(Stored data entries)
* * *

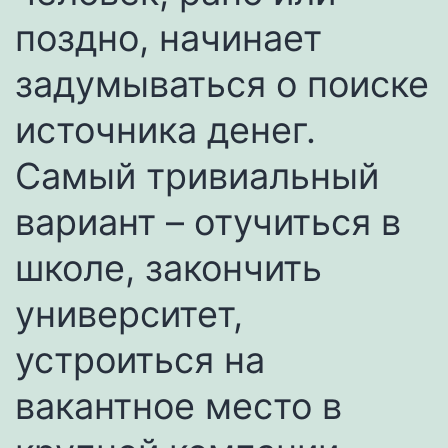
поздно, начинает
задумываться о поиске
источника денег.
Самый тривиальный
вариант – отучиться в
школе, закончить
университет,
устроиться на
вакантное место в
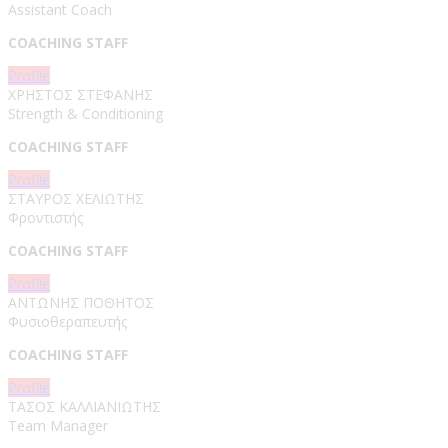
Assistant Coach
COACHING STAFF
Profile
ΧΡΗΣΤΟΣ ΣΤΕΦΑΝΗΣ
Strength & Conditioning
COACHING STAFF
Profile
ΣΤΑΥΡΟΣ ΧΕΛΙΩΤΗΣ
Φροντιστής
COACHING STAFF
Profile
ΑΝΤΩΝΗΣ ΠΟΘΗΤΟΣ
Φυσιοθεραπευτής
COACHING STAFF
Profile
ΤΑΣΟΣ ΚΑΛΛΙΑΝΙΩΤΗΣ
Team Manager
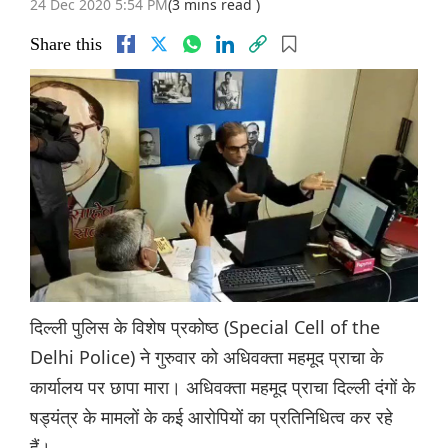
24 Dec 2020 5:54 PM
(3 mins read )
Share this
दिल्ली पुलिस के विशेष प्रकोष्ठ (Special Cell of the
Delhi Police) ने गुरुवार को अधिवक्ता महमूद प्राचा के
कार्यालय पर छापा मारा। अधिवक्ता महमूद प्राचा दिल्ली दंगों के
षड्यंत्र के मामलों के कई आरोपियों का प्रतिनिधित्व कर रहे
हैं।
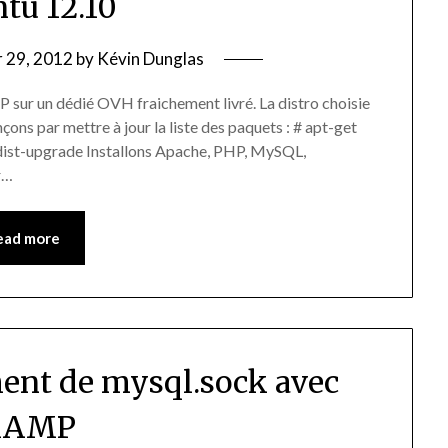
tu 12.10
 29, 2012
by
Kévin Dunglas
sur un dédié OVH fraichement livré. La distro choisie
 par mettre à jour la liste des paquets : # apt-get
t dist-upgrade Installons Apache, PHP, MySQL,
r…
ead more
ent de mysql.sock avec
AMP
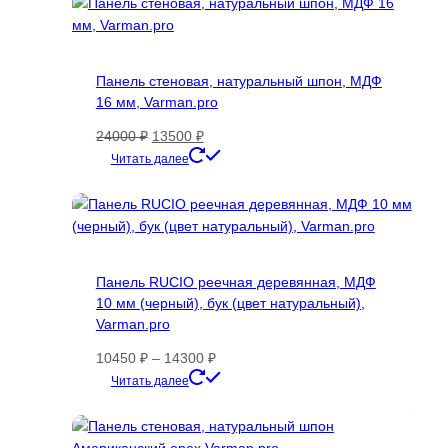
Панель стеновая, натуральный шпон, МДФ
16 мм, Varman.pro
Первоначальная
Текущая
24000
₽
13500
₽
цена
цена:
Этот
Читать далее
составляла
13500 ₽.
товар
24000 ₽.
имеет
несколько
вариаций.
Опции
Панель RUCIO реечная деревянная, МДФ
можно
10 мм (черный), бук (цвет натуральный),
выбрать
Varman.pro
на
странице
Диапазон
10450
₽
–
14300
₽
товара.
цен:
Этот
Читать далее
10450 ₽
товар
–
имеет
14300 ₽
несколько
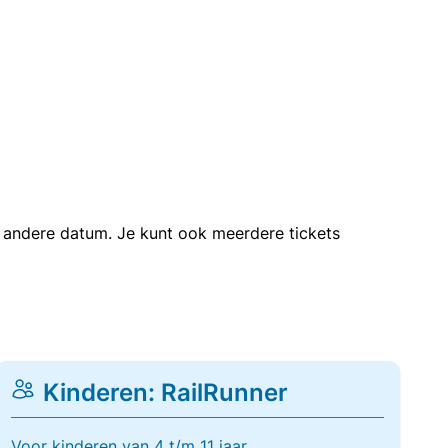
en andere datum. Je kunt ook meerdere tickets
Kinderen: RailRunner
Voor kinderen van 4 t/m 11 jaar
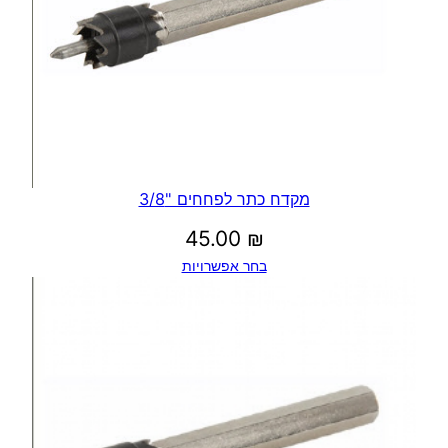
מקדח כתר לפחחים "3/8
45.00
₪
בחר אפשרויות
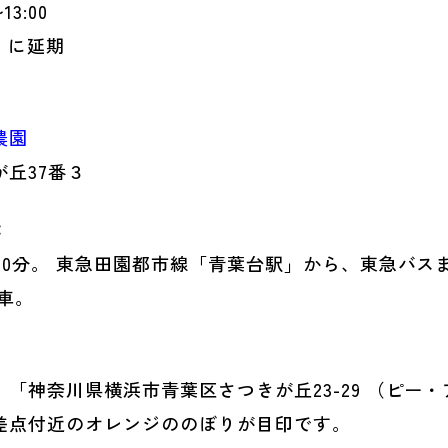
13:00
）に延期
農園
丘37番３
：
10分。 東急田園都市線「青葉台駅」から、東急バスま
車。
「神奈川県横浜市青葉区さつきが丘23-29 （ピー
差点付近のオレンジののぼりが目印です。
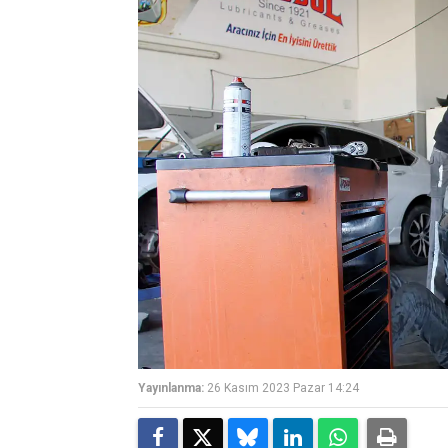
Yayınlanma:
26 Kasım 2023 Pazar 14:24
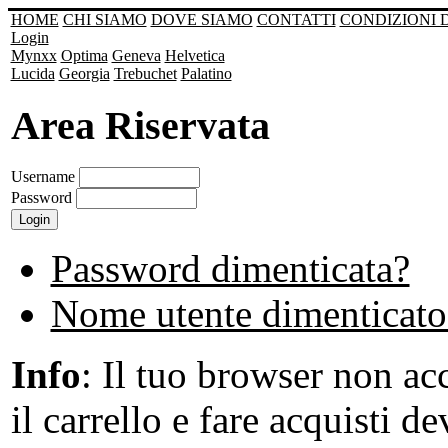
HOME
CHI SIAMO
DOVE SIAMO
CONTATTI
CONDIZIONI 
Login
Mynxx
Optima
Geneva
Helvetica
Lucida
Georgia
Trebuchet
Palatino
Area Riservata
Username
Password
Password dimenticata?
Nome utente dimenticato
Info
: Il tuo browser non acc
il carrello e fare acquisti de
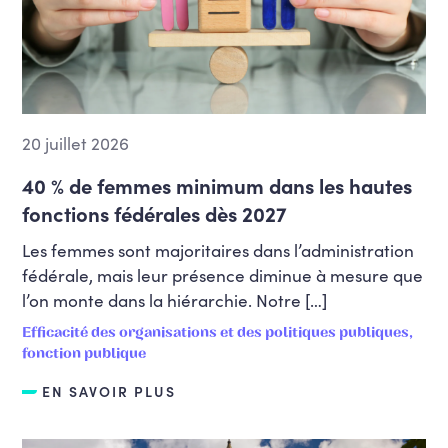
20 juillet 2026
40 % de femmes minimum dans les hautes
fonctions fédérales dès 2027
Les femmes sont majoritaires dans l’administration
fédérale, mais leur présence diminue à mesure que
l’on monte dans la hiérarchie. Notre […]
Efficacité des organisations et des politiques publiques,
fonction publique
EN SAVOIR PLUS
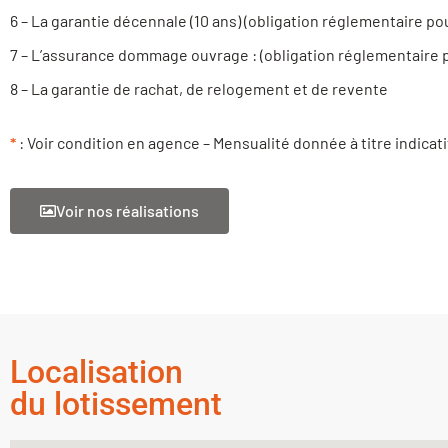
6 – La garantie décennale (10 ans) (obligation réglementaire po
7 – L’assurance dommage ouvrage : (obligation réglementaire 
8 – La garantie de rachat, de relogement et de revente
*
: Voir condition en agence – Mensualité donnée à titre indicati
Voir nos réalisations
Localisation
du lotissement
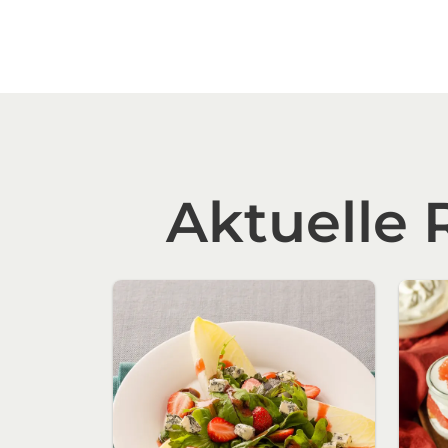
Aktuelle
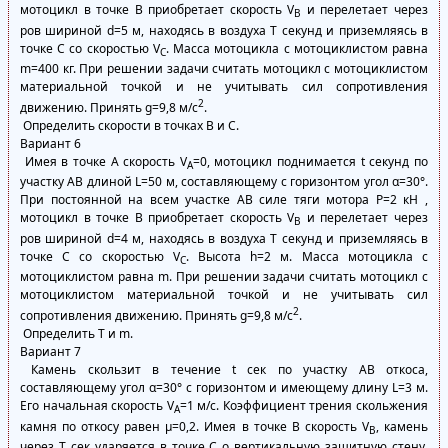
мотоцикл в точке В приобретает скорость V
и перелетает через
В
ров шириной d=5 м, находясь в воздуха Т секунд и приземляясь в
точке С со скоростью V
. Масса мотоцикла с мотоциклистом равна
C
m=400 кг. При решении задачи считать мотоцикл с мотоциклистом
материальной точкой и не учитывать сил сопротивления
2
движению. Принять g=9,8 м/с
.
Определить скорости в точках В и С.
Вариант 6
Имея в точке А скорость V
=0, мотоцикл поднимается t секунд по
A
участку АВ длиной L=50 м, составляющему с горизонтом угол α=30°.
При постоянной на всем участке АВ силе тяги мотора Р=2 кН ,
мотоцикл в точке В приобретает скорость V
и перелетает через
В
ров шириной d=4 м, находясь в воздуха Т секунд и приземляясь в
точке С со скоростью V
. Высота h=2 м. Масса мотоцикла с
C
мотоциклистом равна m. При решении задачи считать мотоцикл с
мотоциклистом материальной точкой и не учитывать сил
2
сопротивления движению. Принять g=9,8 м/с
.
Определить Т и m.
Вариант 7
Камень скользит в течение t сек по участку АВ откоса,
составляющему угол α=30° с горизонтом и имеющему длину L=3 м.
Его начальная скорость V
=1 м/с. Коэффициент трения скольжения
A
камня по откосу равен μ=0,2. Имея в точке В скорость V
, камень
B
через Т сек ударяется в точке С о вертикальную защитную стену.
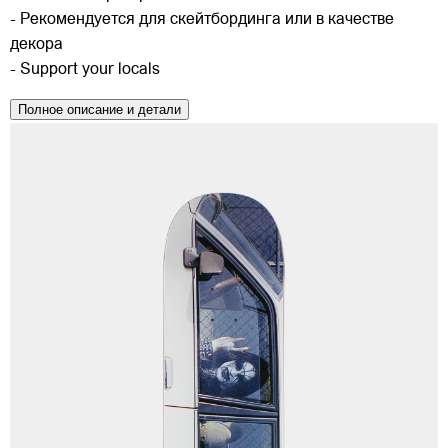
- Рекомендуется для скейтбординга или в качестве
декора
- Support your locals
Полное описание и детали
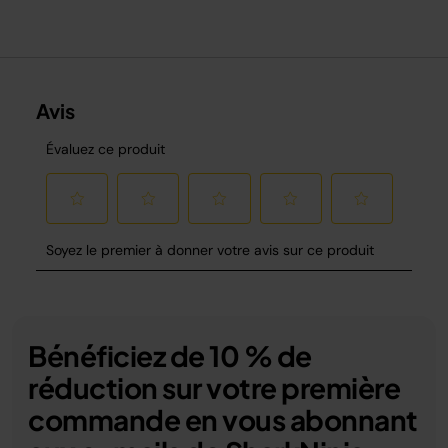
Bénéficiez de 10 % de
réduction sur votre première
commande en vous abonnant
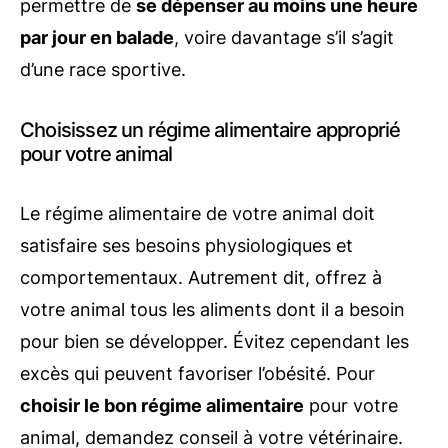
permettre de
se dépenser au moins une heure
par jour en balade
, voire davantage s’il s’agit
d’une race sportive.
Choisissez un régime alimentaire approprié
pour votre animal
Le régime alimentaire de votre animal doit
satisfaire ses besoins physiologiques et
comportementaux. Autrement dit, offrez à
votre animal tous les aliments dont il a besoin
pour bien se développer. Évitez cependant les
excès qui peuvent favoriser l’obésité. Pour
choisir le bon régime alimentaire
pour votre
animal, demandez conseil à votre vétérinaire.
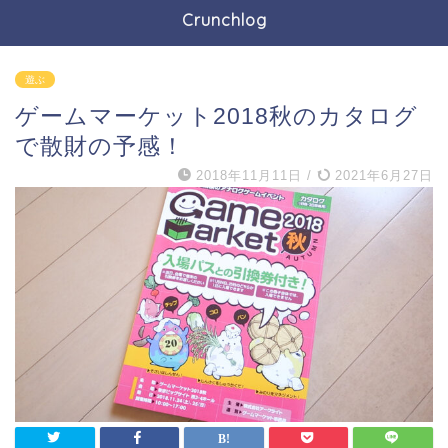
Crunchlog
遊ぶ
ゲームマーケット2018秋のカタログ
で散財の予感！
2018年11月11日
/
2021年6月27日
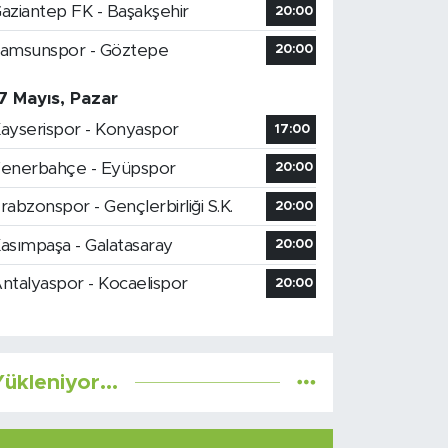
aziantep FK - Başakşehir
20:00
amsunspor - Göztepe
20:00
7 Mayıs, Pazar
ayserispor - Konyaspor
17:00
enerbahçe - Eyüpspor
20:00
rabzonspor - Gençlerbirliği S.K.
20:00
asımpaşa - Galatasaray
20:00
ntalyaspor - Kocaelispor
20:00
ükleniyor...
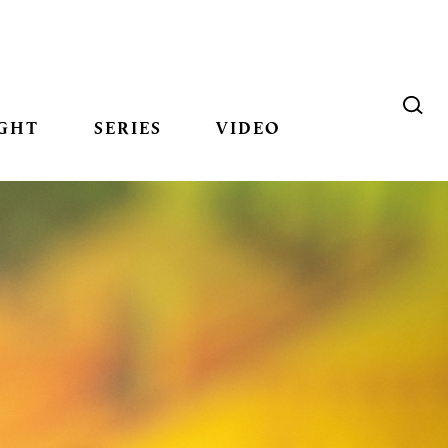
GHT
SERIES
VIDEO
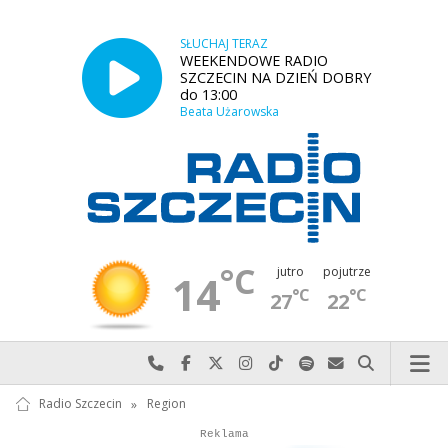
SŁUCHAJ TERAZ
WEEKENDOWE RADIO
SZCZECIN NA DZIEŃ DOBRY
do 13:00
Beata Użarowska
°C
jutro
pojutrze
14
°C
°C
27
22
Najlepiej po prostu do nas zadzwoń
Odwiedź nas na Facebook-u
Odwiedź nas na X
Odwiedź nas na Instagram-ie
Odwiedź nas na TikTok-u
Szukaj nas na Spotify
Wyślij do nas w
Szukaj
Radio Szczecin
»
Region
Autopromocja
Reklama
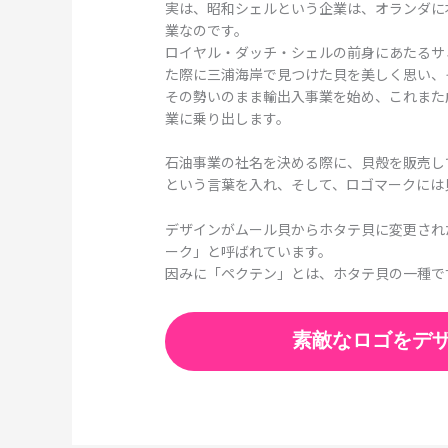
実は、昭和シェルという企業は、オランダに
業なのです。
ロイヤル・ダッチ・シェルの前身にあたるサ
た際に三浦海岸で見つけた貝を美しく思い、
その勢いのまま輸出入事業を始め、これまた
業に乗り出します。
石油事業の社名を決める際に、貝殻を販売し
という言葉を入れ、そして、ロゴマークには
デザインがムール貝からホタテ貝に変更され
ーク」と呼ばれています。
因みに「ペクテン」とは、ホタテ貝の一種で
素敵なロゴをデ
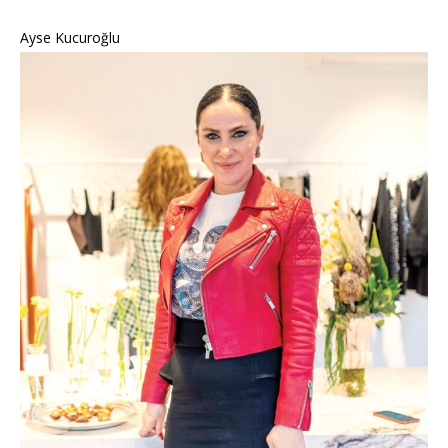
Ayse Kucuroğlu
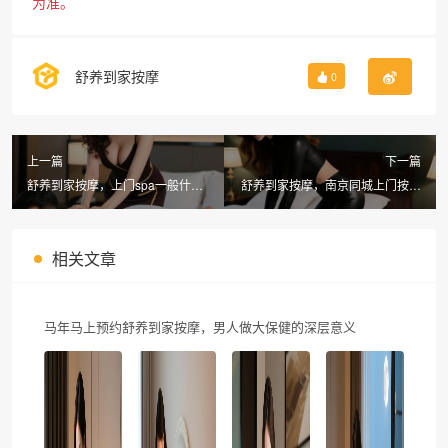
为准。
舒养到家按摩
0
上一篇
下一篇
舒养到家按摩，上门spa一般什么
舒养到家按摩，南京同城上门按摩
价位？上海同城上门按摩全解析
平台推荐指南
相关文章
马年马上预约舒养到家按摩，男人做大保健的深层意义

* * *

EXERCISE
Reproduce the lines above starting at the one with "Beata Użarowska" and ending at the one with "因みに「ペクテン」とは、ホタテ貝の一種で", both included, exactly and with no pictures.

TASK RESULT
Beata Użarowska
°C
jutro
pojutrze
14
°C
°C
27
22
Najlepiej po prostu do nas zadzwoń
Odwiedź nas na Facebook-u
Odwiedź nas na X
Odwiedź nas na Instagram-ie
Odwiedź nas na TikTok-u
Szukaj nas na Spotify
Wyślij do nas w
Szukaj
Radio Szczecin
»
Region
Autopromocja
Reklama
実は、昭和シェルという企業は、オランダに
業なのです。
ロイヤル・ダッチ・シェルの前身にあたるサ
た際に三浦海岸で見つけた貝を美しく思い、
その勢いのまま輸出入事業を始め、これまた
業に乗り出します。
石油事業の社名を決める際に、貝殻を販売し
という言葉を入れ、そして、ロゴマークには
デザインがムール貝からホタテ貝に変更され
ーク」と呼ばれています。
因みに「ペクテン」とは、ホタテ貝の一種で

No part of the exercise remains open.